②の意味において、現象学はもちろん観想論theoretismeだ、しかし、すべての思考とすべての言語が、事実的かつ理論的に、観想論theoretismeに結びつく程度mesureにおいて。現象学はこの程度cette
mesureを測るmesureのである。
レヴィナスの指摘:フッサールは他者がもつ無限の変異性を逸し、他者を同に還元する。
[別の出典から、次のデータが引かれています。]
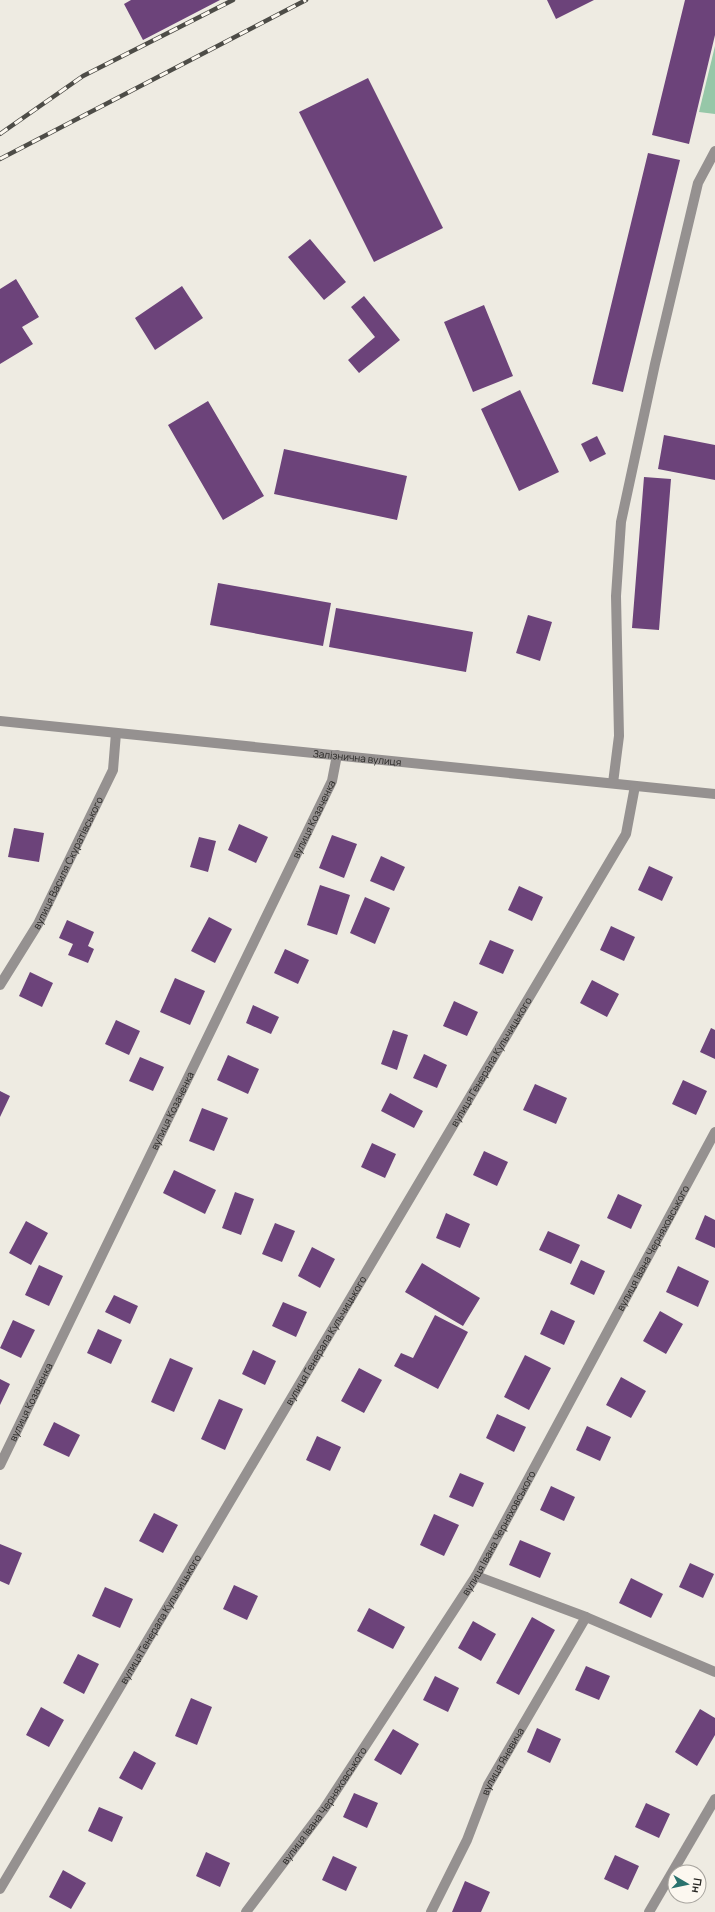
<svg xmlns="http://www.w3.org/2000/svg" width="715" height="1912" font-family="Manrope,sans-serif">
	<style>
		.green { fill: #96c7a8 }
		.building { fill: #6c437a }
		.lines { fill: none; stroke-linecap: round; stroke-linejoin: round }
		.minor { stroke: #959190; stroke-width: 10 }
		.tertiary { stroke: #959190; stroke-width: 10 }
		.rail-casing { stroke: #4d4c47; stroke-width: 4.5 }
		.rail { stroke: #fcf8f0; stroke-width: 3; stroke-dasharray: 9; stroke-linecap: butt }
		.labels { text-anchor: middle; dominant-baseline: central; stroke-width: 4; stroke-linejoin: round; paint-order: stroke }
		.street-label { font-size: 10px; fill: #282724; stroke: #fcf8f0 }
	</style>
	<rect width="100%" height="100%" fill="#eeebe2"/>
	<!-- green -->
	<path class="green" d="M 715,46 L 715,114 L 699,112 Z"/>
	<!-- building -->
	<path class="building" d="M 131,0 L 220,0 L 143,40 L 124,4 Z
		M 547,0 L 594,0 L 556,19 Z
		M 685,0 L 715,0 L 715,35 L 689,144 L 652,135 Z
		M 368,78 L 443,228 L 374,262 L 299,112 Z
		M 648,153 L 680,160 L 623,392 L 592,384 Z
		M 310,239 L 346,282 L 324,300 L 288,257 Z
		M 16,279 L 39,317 L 22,327 L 33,344 L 0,364 L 0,289 Z
		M 182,286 L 203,318 L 155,350 L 135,318 Z
		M 364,296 L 400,340 L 359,373 L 348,360 L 375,337 L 351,307 Z
		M 484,305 L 513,376 L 473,392 L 444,322 Z
		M 520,390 L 559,472 L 519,491 L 481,409 Z
		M 208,401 L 264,496 L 223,520 L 168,425 Z
		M 664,435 L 715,445 L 715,480 L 658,469 Z
		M 597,436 L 606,454 L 590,462 L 581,444 Z
		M 284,449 L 407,476 L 397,520 L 274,494 Z
		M 644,477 L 671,479 L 659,630 L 632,628 Z
		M 218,583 L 331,603 L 323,646 L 210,625 Z
		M 336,608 L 473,632 L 466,672 L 329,647 Z
		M 528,615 L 552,622 L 540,661 L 516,653 Z
		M 239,824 L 268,837 L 256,863 L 228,850 Z
		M 14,828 L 44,833 L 39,862 L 8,857 Z
		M 332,835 L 357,844 L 344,878 L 319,868 Z
		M 199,837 L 216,841 L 208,872 L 190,867 Z
		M 381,856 L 405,867 L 394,891 L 370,881 Z
		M 649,866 L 673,877 L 662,901 L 638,890 Z
		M 320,885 L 350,895 L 337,935 L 307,925 Z
		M 519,886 L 543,897 L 532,921 L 508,910 Z
		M 365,897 L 390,908 L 375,944 L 350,933 Z
		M 209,917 L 232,929 L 215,963 L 191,951 Z
		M 67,920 L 94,932 L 88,946 L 94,949 L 88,963 L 68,955 L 73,944 L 59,938 Z
		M 611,926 L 635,937 L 624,961 L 600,950 Z
		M 490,940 L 514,950 L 503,974 L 479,964 Z
		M 285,949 L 309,960 L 298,984 L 274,973 Z
		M 30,972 L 53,983 L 42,1007 L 19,996 Z
		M 175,978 L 205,991 L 190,1025 L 160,1012 Z
		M 592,980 L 619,994 L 607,1017 L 580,1003 Z
		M 454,1001 L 478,1012 L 467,1036 L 443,1026 Z
		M 253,1005 L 279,1017 L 271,1034 L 246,1023 Z
		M 116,1020 L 140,1031 L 129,1055 L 105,1044 Z
		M 711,1028 L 715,1030 L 715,1059 L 700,1052 Z
		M 393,1030 L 408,1035 L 397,1070 L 381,1064 Z
		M 424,1054 L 447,1065 L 437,1088 L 413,1078 Z
		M 228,1055 L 259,1069 L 248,1094 L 217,1080 Z
		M 140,1057 L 164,1067 L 153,1091 L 129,1081 Z
		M 683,1080 L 707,1091 L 696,1115 L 672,1104 Z
		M 535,1084 L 567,1098 L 556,1124 L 523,1110 Z
		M 0,1091 L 10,1096 L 0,1117 Z
		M 390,1093 L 423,1111 L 414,1128 L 381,1111 Z
		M 202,1108 L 228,1118 L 214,1151 L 189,1141 Z
		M 372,1143 L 396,1154 L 385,1178 L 361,1167 Z
		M 484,1151 L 508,1162 L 497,1186 L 473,1175 Z
		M 174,1170 L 216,1190 L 205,1214 L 163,1193 Z
		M 235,1192 L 254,1199 L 241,1235 L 222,1228 Z
		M 618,1194 L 642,1205 L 631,1229 L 607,1218 Z
		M 446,1213 L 470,1224 L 460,1248 L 436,1238 Z
		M 705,1215 L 715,1220 L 715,1248 L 695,1239 Z
		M 26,1221 L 48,1233 L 31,1265 L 9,1253 Z
		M 275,1223 L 295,1231 L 282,1262 L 262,1254 Z
		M 548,1231 L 580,1245 L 571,1264 L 539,1250 Z
		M 312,1247 L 335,1259 L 320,1288 L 298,1276 Z
		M 581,1260 L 605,1271 L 594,1295 L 570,1284 Z
		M 422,1263 L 480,1298 L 463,1326 L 405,1292 Z
		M 39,1265 L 63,1276 L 49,1306 L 25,1295 Z
		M 678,1266 L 709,1281 L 698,1307 L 666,1292 Z
		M 114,1295 L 138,1306 L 130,1324 L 105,1312 Z
		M 283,1302 L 307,1312 L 296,1337 L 272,1326 Z
		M 551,1310 L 575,1321 L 564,1345 L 540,1334 Z
		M 660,1311 L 683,1324 L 666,1354 L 643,1341 Z
		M 435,1315 L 468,1332 L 438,1389 L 394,1366 L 401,1353 L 413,1358 Z
		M 13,1320 L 35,1330 L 21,1358 L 0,1348 Z
		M 98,1329 L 122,1340 L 111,1364 L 87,1353 Z
		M 253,1350 L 276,1361 L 265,1385 L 242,1374 Z
		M 525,1355 L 551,1368 L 529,1410 L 504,1397 Z
		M 170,1358 L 193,1368 L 174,1412 L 151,1402 Z
		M 359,1368 L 382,1380 L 364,1413 L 341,1401 Z
		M 621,1377 L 646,1391 L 631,1418 L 606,1405 Z
		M 0,1379 L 10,1384 L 0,1405 Z
		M 219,1399 L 243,1409 L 225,1450 L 201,1439 Z
		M 497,1414 L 526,1427 L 514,1452 L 486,1438 Z
		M 54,1422 L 80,1435 L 69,1457 L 43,1445 Z
		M 587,1426 L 611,1437 L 600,1461 L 576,1450 Z
		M 317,1436 L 341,1447 L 330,1471 L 306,1460 Z
		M 460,1473 L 484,1483 L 473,1507 L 449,1497 Z
		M 551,1486 L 575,1497 L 564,1521 L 540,1510 Z
		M 154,1513 L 178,1525 L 163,1553 L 139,1541 Z
		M 434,1514 L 459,1525 L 444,1556 L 420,1545 Z
		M 520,1540 L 551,1553 L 540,1578 L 509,1565 Z
		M 0,1544 L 22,1553 L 9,1585 L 0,1581 Z
		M 690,1563 L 714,1574 L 703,1598 L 679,1587 Z
		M 631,1578 L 663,1594 L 651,1618 L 619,1603 Z
		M 234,1585 L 258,1596 L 247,1620 L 223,1609 Z
		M 105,1587 L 133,1599 L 120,1628 L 92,1616 Z
		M 369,1608 L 405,1627 L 393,1649 L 357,1631 Z
		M 532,1617 L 555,1630 L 519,1695 L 496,1683 Z
		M 473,1621 L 496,1634 L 481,1661 L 458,1648 Z
		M 78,1654 L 99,1664 L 84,1694 L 63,1683 Z
		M 586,1666 L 610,1676 L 599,1700 L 575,1690 Z
		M 435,1676 L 459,1688 L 448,1712 L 423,1700 Z
		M 191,1698 L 212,1707 L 197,1745 L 175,1736 Z
		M 41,1707 L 64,1720 L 49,1747 L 26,1735 Z
		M 700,1709 L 715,1718 L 715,1735 L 697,1766 L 675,1752 Z
		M 537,1728 L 561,1739 L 550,1763 L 527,1752 Z
		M 393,1729 L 419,1744 L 401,1775 L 374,1760 Z
		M 134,1751 L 156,1763 L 142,1790 L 119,1778 Z
		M 354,1793 L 378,1803 L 367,1828 L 343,1817 Z
		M 646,1803 L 670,1814 L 659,1838 L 635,1827 Z
		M 99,1807 L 123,1817 L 112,1842 L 88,1831 Z
		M 206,1852 L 230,1863 L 220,1887 L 196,1876 Z
		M 615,1855 L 639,1866 L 628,1890 L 604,1879 Z
		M 333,1856 L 357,1867 L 346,1891 L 322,1880 Z
		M 63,1870 L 86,1883 L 71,1909 L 49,1897 Z
		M 465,1881 L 490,1892 L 481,1912 L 452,1912 Z"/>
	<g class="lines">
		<!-- minor -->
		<g class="minor">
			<path d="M 613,783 L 619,736 L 616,596 L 621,522 L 655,364 L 698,183 L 715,151"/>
			<path id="s1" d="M 0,985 L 38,924 L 113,770 L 116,733"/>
			<path id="s2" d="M 0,1465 L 332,781 L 337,755"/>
			<path d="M 476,1576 L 586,1617 L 715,1672"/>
			<path id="s3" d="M 246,1912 L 324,1809 L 476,1576 L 715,1132"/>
			<path id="s4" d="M 431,1912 L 467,1840 L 488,1785 L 586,1617"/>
			<path d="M 649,1912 L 715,1799"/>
		</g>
		<!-- tertiary -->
		<g class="tertiary">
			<path id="s5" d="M 0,721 L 715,794"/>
			<path id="s6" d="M 0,1889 L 626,834 L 635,786"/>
		</g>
		<!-- rail casing -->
		<g class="rail-casing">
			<path id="rail" d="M 0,134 L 83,76 L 233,0
				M 0,159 L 306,0"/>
		</g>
		<!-- rail -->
		<use href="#rail" class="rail"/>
	</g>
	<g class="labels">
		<!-- street labels -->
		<g class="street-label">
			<text stroke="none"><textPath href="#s5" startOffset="359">Залізнична вулиця</textPath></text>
			<text stroke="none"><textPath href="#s2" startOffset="718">вулиця Козаченка</textPath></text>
			<text stroke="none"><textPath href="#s1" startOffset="140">вулиця Василя Скуратівського</textPath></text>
			<text stroke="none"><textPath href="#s6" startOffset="962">вулиця Генерала Кульчицького</textPath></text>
			<text stroke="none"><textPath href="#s2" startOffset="394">вулиця Козаченка</textPath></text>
			<text stroke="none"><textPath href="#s3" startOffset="780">вулиця Івана Черняховського</textPath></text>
			<text stroke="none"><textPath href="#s6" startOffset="638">вулиця Генерала Кульчицького</textPath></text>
			<text stroke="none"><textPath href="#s2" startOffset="70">вулиця Козаченка</textPath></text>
			<text stroke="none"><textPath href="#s3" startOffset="456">вулиця Івана Черняховського</textPath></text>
			<text stroke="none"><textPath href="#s6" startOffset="314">вулиця Генерала Кульчицького</textPath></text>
			<text stroke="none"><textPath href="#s4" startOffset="167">вулиця Яневича</textPath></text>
			<text stroke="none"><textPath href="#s3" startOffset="132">вулиця Івана Черняховського</textPath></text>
		</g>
	</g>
	<!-- north arrow -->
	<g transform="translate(687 1884) rotate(99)"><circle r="19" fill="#fcf8f0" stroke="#a7a49e"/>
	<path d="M0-3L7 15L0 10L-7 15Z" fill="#29726d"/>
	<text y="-6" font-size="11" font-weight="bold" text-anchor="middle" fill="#282724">Пн</text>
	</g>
</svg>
他者を分身とするのは絶対的他者の中和化である。
その人についてではなく、その人にむかって語る、その他者を主題化できないし、しようとも思わないが、しかし、この不可能性、この命令法自体が、エゴにとっての他者としての他者の現れを基としなければ、(レヴィナスがおこなっているように)主題化できないのではないか。
『他なるエゴは単なる像ではないし、私において像化された対象ではなく、まさに、この世界に対する主体であり、世界を知覚し、そこにおいて私の経験をもつ主体であって、私として私は世界を経験し、世界において他者をえる。』Husserl『Meditations
cartesiennes』 ,trad.Levinasフッサール『デカルト的省察 』レヴィナス訳 私が決してなることができないものとしての、この他者の現われ、この根源的非現象性はエゴの志向的現象として問われている。